I stumbled upon an article entitled Miscarriage and the Confusion of Sinful Grief that was posted at the Reformed Christian website “The Gospel Coalition”.

Jamie Carlson (who recently miscarried) wrote the post as a reflection on sin and grief.  Here’s a quick except from her post:

After my miscarriage, it hit me—grieving and sinning go together. Perhaps the most confusing and ongoing part of miscarriage recovery was fighting temptation and rooting out the sins laid bare by suffering. Grief came as expected, but the intensity of emotions made it so difficult to distinguish temptation and sin from grief that I was paralyzed—unable to move forward toward healing.

Jamie continues by stating that soon after she miscarried, a number of her friends started announcing their pregnancies.  She classifies her reactions of jealousy, annoyance, anger and minimization to such announcements as “sin”, as something inherently wrong.

Part of me is sensitive to Jamie’s situation.  My wife and I often experienced similar feelings of jealousy after we came to the realization that we were infertile.  It was hard to share in another person’s pregnancy announcement when we knew we could never conceive.

And while I respect Jamie and her attempt to overcome her feelings of jealousy and anger towards other expecting mothers, I think it should be made absolutely clear that grief is NEVER inherently wrong.

As much as I disagree with Jamie’s basic idea that “sinning and grieving” go together, we should understand that we DO stupid things when we grieve.  And there ARE healthy ways to grieve and unhealthy ways to grieve.  Not every response to grief is good.  Not every way of handling grief is healthy.

But the conversation becomes really convoluted when we shift our talk about grieving from “healthy grief vs. unhealthy grief” to Jamie’s language that points to “holy grief vs. sinful grief.”

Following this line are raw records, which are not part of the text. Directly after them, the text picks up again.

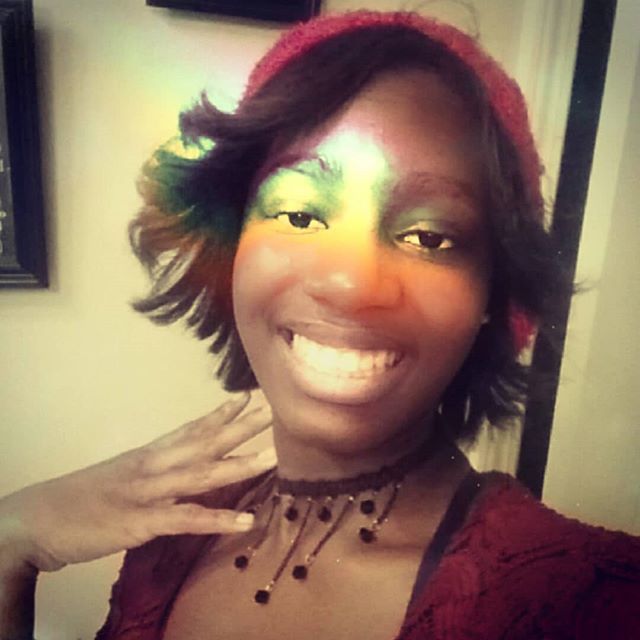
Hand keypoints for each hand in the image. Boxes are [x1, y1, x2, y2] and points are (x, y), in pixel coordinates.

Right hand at [0, 393, 275, 571]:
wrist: (39, 519)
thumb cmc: (82, 498)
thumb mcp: (123, 475)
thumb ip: (155, 470)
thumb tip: (181, 466)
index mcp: (150, 454)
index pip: (192, 428)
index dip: (221, 413)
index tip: (249, 397)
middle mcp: (154, 466)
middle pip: (205, 442)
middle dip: (241, 426)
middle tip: (273, 408)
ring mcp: (149, 492)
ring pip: (202, 474)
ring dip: (239, 465)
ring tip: (272, 456)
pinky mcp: (142, 522)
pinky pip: (187, 519)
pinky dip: (217, 520)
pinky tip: (245, 522)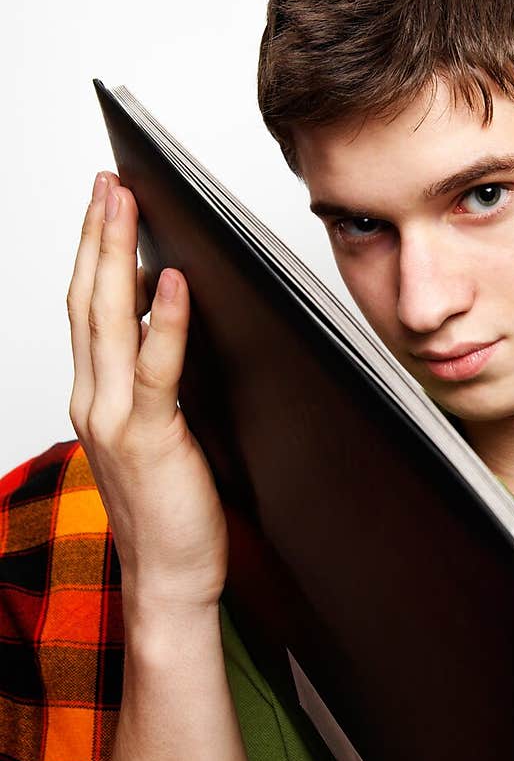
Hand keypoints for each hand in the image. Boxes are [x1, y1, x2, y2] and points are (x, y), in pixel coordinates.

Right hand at [67, 171, 227, 619]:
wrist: (170, 580)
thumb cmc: (174, 510)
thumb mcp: (161, 433)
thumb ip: (159, 383)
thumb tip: (179, 324)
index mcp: (95, 397)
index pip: (88, 309)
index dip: (95, 251)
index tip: (107, 201)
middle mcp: (93, 401)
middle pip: (89, 300)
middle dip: (98, 234)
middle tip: (109, 180)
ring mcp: (115, 419)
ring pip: (108, 320)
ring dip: (117, 256)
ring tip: (127, 202)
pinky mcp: (150, 437)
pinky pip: (156, 368)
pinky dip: (162, 321)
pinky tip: (171, 279)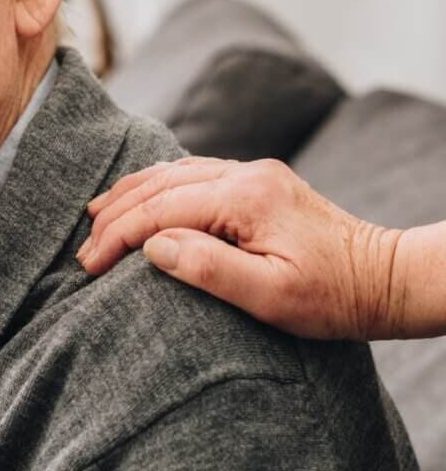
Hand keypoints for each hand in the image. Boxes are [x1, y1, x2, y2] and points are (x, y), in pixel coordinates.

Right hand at [79, 157, 403, 340]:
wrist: (387, 278)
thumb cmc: (334, 297)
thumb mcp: (272, 296)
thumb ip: (209, 268)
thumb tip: (153, 246)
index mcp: (245, 198)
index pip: (161, 210)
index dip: (118, 236)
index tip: (90, 266)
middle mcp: (246, 175)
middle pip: (160, 184)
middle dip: (116, 215)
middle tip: (84, 250)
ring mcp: (253, 174)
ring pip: (173, 172)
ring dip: (132, 195)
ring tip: (97, 217)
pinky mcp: (259, 183)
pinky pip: (193, 175)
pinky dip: (158, 187)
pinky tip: (143, 200)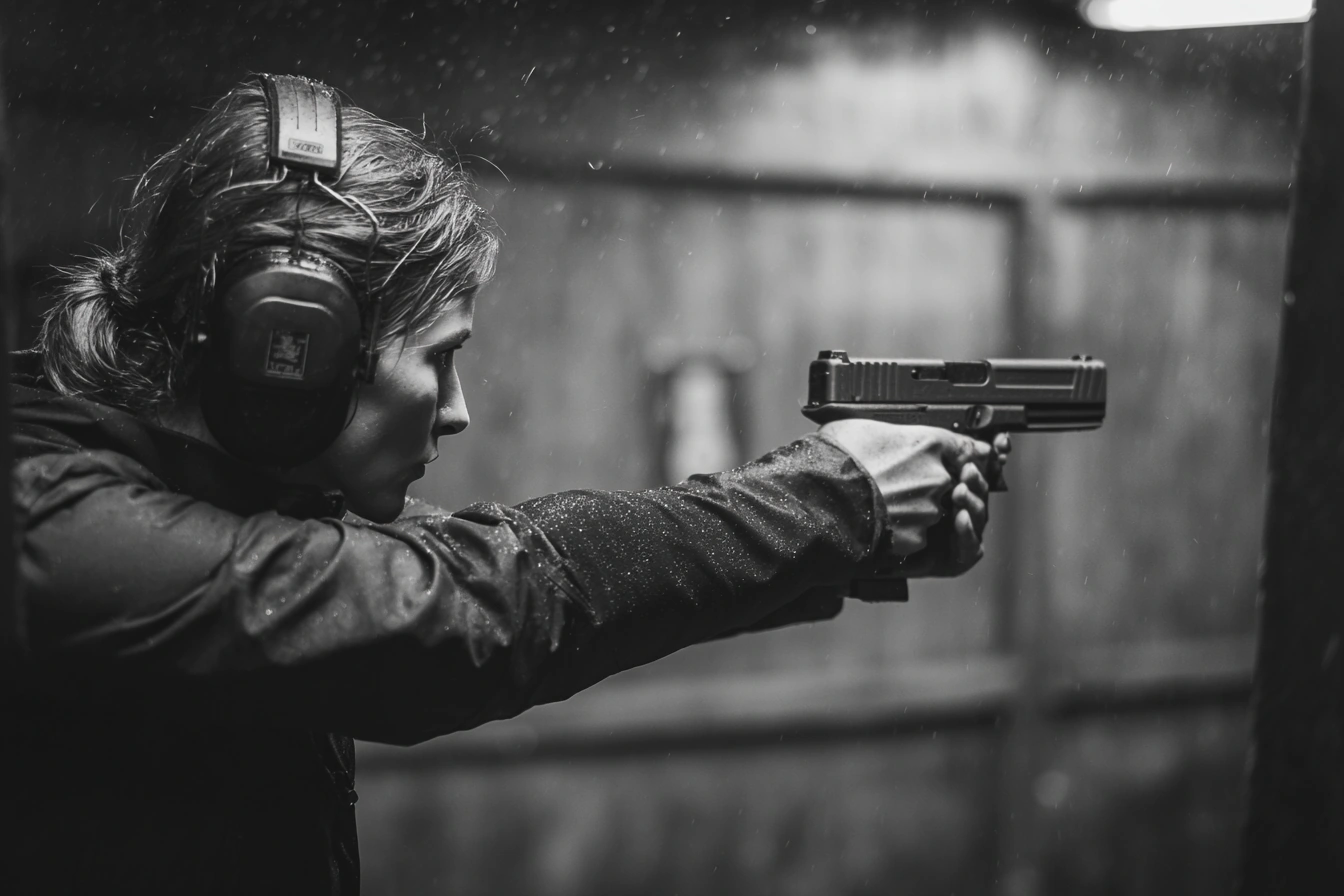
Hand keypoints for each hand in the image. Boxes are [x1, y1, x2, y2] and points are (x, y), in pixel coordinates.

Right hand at [820, 420, 1001, 562]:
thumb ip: (889, 432)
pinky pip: (915, 534)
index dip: (963, 454)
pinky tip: (877, 522)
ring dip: (912, 509)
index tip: (966, 458)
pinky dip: (900, 531)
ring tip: (880, 504)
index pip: (965, 447)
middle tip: (896, 483)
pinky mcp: (917, 538)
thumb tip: (885, 435)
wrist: (817, 501)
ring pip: (929, 509)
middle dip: (926, 484)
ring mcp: (928, 510)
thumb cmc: (834, 461)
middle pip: (946, 481)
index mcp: (928, 444)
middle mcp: (937, 477)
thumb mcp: (862, 427)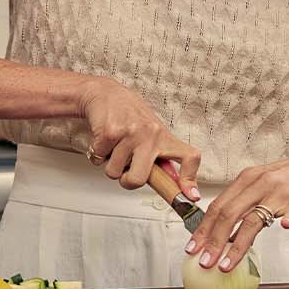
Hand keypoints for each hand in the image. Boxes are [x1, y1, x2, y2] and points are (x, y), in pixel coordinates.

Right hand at [77, 77, 201, 197]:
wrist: (106, 93)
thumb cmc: (130, 115)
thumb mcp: (152, 132)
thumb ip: (161, 157)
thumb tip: (173, 181)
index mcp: (164, 137)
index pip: (189, 156)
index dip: (190, 179)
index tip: (190, 195)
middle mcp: (150, 134)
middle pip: (138, 179)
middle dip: (127, 181)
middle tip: (125, 171)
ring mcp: (130, 133)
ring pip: (113, 172)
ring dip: (109, 164)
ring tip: (115, 146)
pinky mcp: (109, 132)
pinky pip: (99, 159)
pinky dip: (97, 153)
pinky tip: (104, 139)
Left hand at [185, 152, 288, 272]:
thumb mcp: (261, 184)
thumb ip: (243, 205)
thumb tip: (224, 235)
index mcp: (246, 179)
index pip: (217, 206)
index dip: (203, 229)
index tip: (192, 248)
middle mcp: (260, 184)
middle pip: (229, 214)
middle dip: (213, 241)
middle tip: (204, 262)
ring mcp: (280, 193)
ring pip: (253, 220)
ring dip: (236, 245)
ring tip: (225, 264)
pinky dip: (286, 219)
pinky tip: (284, 227)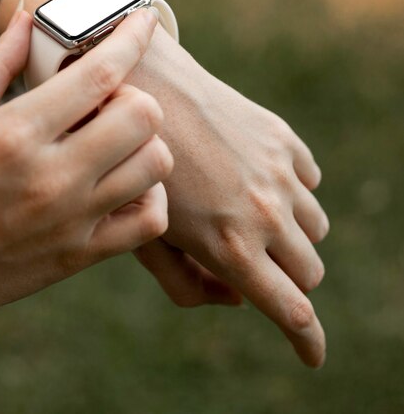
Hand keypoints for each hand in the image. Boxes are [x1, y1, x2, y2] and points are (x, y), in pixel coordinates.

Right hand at [0, 7, 173, 335]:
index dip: (131, 38)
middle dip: (134, 93)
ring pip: (155, 164)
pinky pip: (149, 221)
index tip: (142, 19)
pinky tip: (124, 183)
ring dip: (145, 141)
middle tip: (107, 101)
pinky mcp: (81, 254)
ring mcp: (73, 219)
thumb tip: (29, 16)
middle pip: (143, 115)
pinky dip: (150, 195)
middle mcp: (52, 176)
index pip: (99, 73)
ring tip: (114, 140)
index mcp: (14, 133)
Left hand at [128, 26, 328, 367]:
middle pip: (309, 273)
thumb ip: (186, 283)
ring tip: (250, 215)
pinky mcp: (282, 139)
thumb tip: (234, 297)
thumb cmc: (130, 168)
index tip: (310, 355)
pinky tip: (254, 177)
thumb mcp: (142, 237)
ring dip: (292, 234)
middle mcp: (265, 212)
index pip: (291, 312)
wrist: (142, 90)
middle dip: (288, 280)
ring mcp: (279, 172)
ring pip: (315, 227)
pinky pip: (310, 181)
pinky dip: (292, 190)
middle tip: (255, 263)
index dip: (305, 341)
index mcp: (229, 246)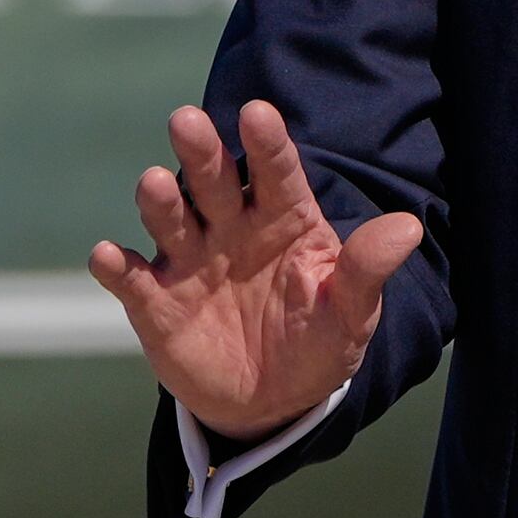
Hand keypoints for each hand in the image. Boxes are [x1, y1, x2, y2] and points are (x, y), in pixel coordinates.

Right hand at [87, 102, 424, 438]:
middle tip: (187, 120)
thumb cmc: (319, 342)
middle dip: (200, 151)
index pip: (276, 171)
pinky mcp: (154, 302)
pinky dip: (116, 267)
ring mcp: (189, 261)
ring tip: (156, 184)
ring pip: (170, 218)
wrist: (272, 403)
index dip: (266, 143)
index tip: (257, 114)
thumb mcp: (351, 314)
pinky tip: (109, 257)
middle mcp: (230, 226)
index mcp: (282, 218)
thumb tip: (408, 228)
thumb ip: (367, 270)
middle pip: (212, 179)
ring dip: (160, 200)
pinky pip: (131, 279)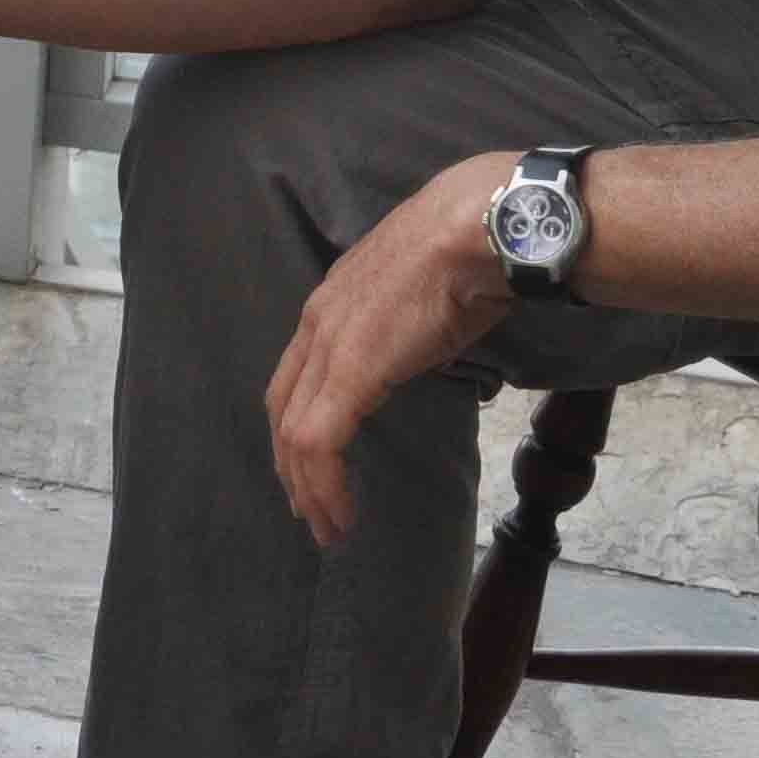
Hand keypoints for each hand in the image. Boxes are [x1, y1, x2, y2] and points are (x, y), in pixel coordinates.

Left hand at [265, 153, 516, 546]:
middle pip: (282, 410)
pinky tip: (341, 513)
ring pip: (295, 435)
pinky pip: (319, 441)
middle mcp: (316, 325)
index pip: (294, 379)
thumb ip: (407, 323)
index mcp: (331, 305)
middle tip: (310, 512)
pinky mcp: (349, 372)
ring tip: (328, 527)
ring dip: (308, 489)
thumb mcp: (422, 294)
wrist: (476, 230)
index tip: (310, 469)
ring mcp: (328, 347)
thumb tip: (427, 343)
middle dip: (291, 467)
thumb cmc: (466, 254)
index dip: (295, 428)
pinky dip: (324, 484)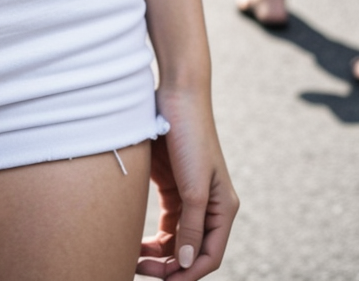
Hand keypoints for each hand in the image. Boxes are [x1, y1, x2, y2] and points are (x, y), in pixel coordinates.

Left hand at [136, 90, 238, 277]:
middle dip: (169, 265)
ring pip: (177, 239)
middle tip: (139, 268)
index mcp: (224, 209)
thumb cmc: (190, 138)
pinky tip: (136, 241)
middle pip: (191, 251)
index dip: (189, 273)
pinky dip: (153, 235)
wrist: (176, 94)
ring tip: (134, 258)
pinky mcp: (172, 185)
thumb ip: (191, 227)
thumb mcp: (193, 188)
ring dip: (159, 253)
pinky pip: (166, 221)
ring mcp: (190, 196)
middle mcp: (210, 206)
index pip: (210, 256)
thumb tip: (187, 263)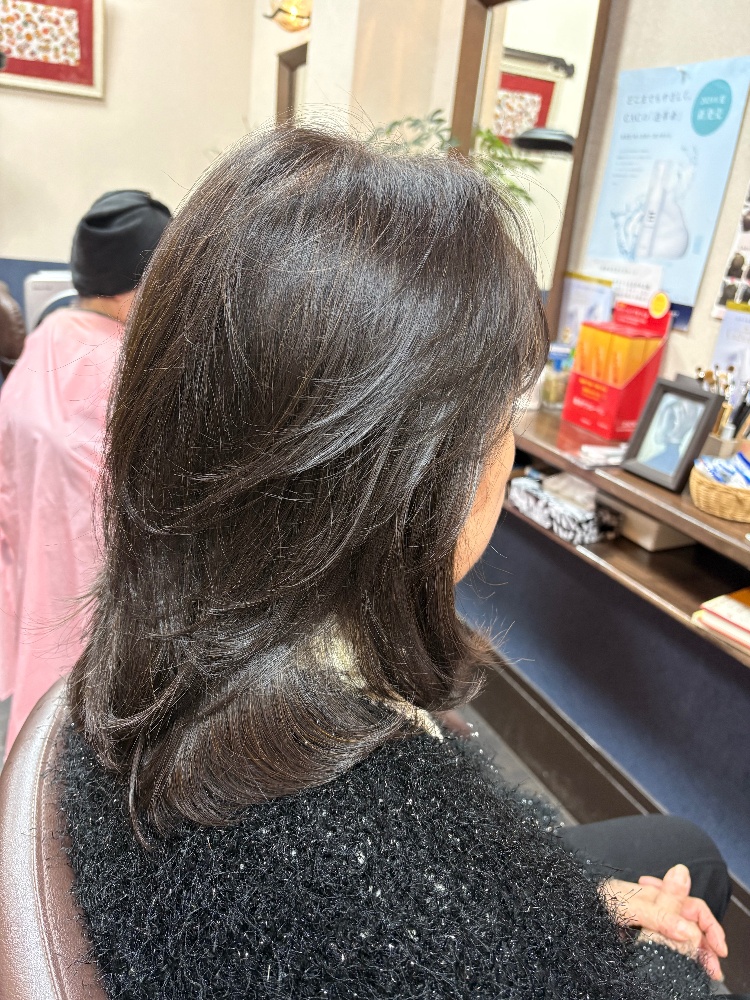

Healthy grief is always messy, disorganized, and full of new, raw emotions.  Healing a wound involves blood, scabs, stitches, bandages and other less desirable devices.  Same with healing from grief (although I’m not sure we ever really heal from grief).  There are healthy ways of healing a wound and there’s unhealthy ways.  To think, though, that those unhealthy ways are sinful only adds another burden to the already burdened soul of the bereaved.

Associating grief with sin encourages our strong tendency for people to hid their grief.  It’s culturally normal for us to repress our thoughts, our tears, our emotions to the detriment of our healing.  Imagine how much more we’d repress our thoughts, our tears, our emotions if we thought such things were boarding sinful?

Grief must be shared.  It must be talked about.  And it should never be hidden like it’s some ugly sin.

I hope Jamie finds healing.  And I hope she finds friends who let her share her very normal, very human and very messy grief.